SUPPLIED PASSAGE:
+ + + +

Re: [PATCH] sched/fair: Fix wakeup_preempt_fair for not waking up task

From: K Prateek Nayak

Date: Thu Apr 30 2026 - 03:50:30 EST


Hello Furkan,

On 4/30/2026 11:46 AM, Furkan Çalışkan wrote:
> On 4/29/26 19:41, Vincent Guittot wrote:
>> The assumption that p is always enqueued and not delayed, is only true for
>> wakeup. If p was moved while sched_delayed, pick_next_entity will dequeue
>> it during the attach and the cfs might become empty.
>>
>> Fixes: ac8e69e69363 ("sched/fair: Fix wakeup_preempt_fair() vs delayed dequeue")
>> Signed-off-by: Vincent Guittot <vincent.guittot@xxxxxxxxxx>
>> ---
>>
>> I have triggered this while running my latency stress test on a new platform.
>>
>> kernel/sched/fair.c | 2 +-
>> 1 file changed, 1 insertion(+), 1 deletion(-)
>>
>> diff --git a/kernel/sched/fair.c b/kernel/sched/fair.c
>> index 728965851842..99fb524c4922 100644
>> --- a/kernel/sched/fair.c
>> +++ b/kernel/sched/fair.c
>> @@ -9147,7 +9147,7 @@ static void wakeup_preempt_fair(struct rq *rq, struct task_struct *p, int wake_f
>> * Because p is enqueued, nse being null can only mean that we
>> * dequeued a delayed task.
>> */
>> - if (!nse)
>> + if (!nse && (wake_flags & WF_TTWU))
>> goto pick;
>>
>> if (sched_feat(RUN_TO_PARITY))

+ + + +

RECORDED INFORMATION:
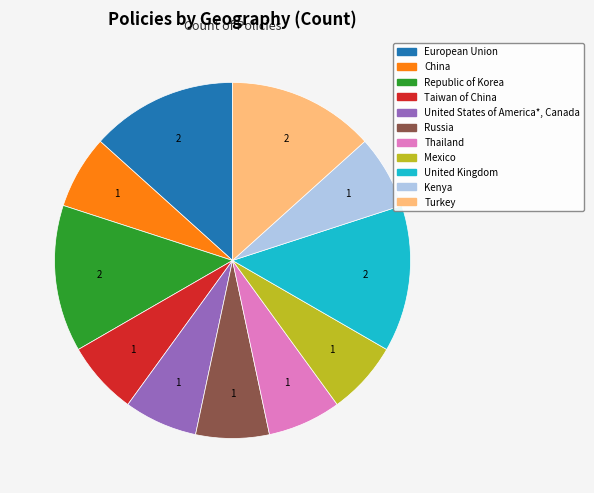

Count the number of slices in the pie.

11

+ + + +

EXERCISE OBJECTIVE: Copy the scheduler patch reply from "On 4/30/2026 11:46" to "might become empty.", updating "pick_next_entity" to "set_next_entity" throughout that span.

ANSWER TO THIS PROBLEM:
On 4/30/2026 11:46 AM, Furkan Çalışkan wrote:
> On 4/29/26 19:41, Vincent Guittot wrote:
>> The assumption that p is always enqueued and not delayed, is only true for
>> wakeup. If p was moved while sched_delayed, set_next_entity will dequeue
>> it during the attach and the cfs might become empty.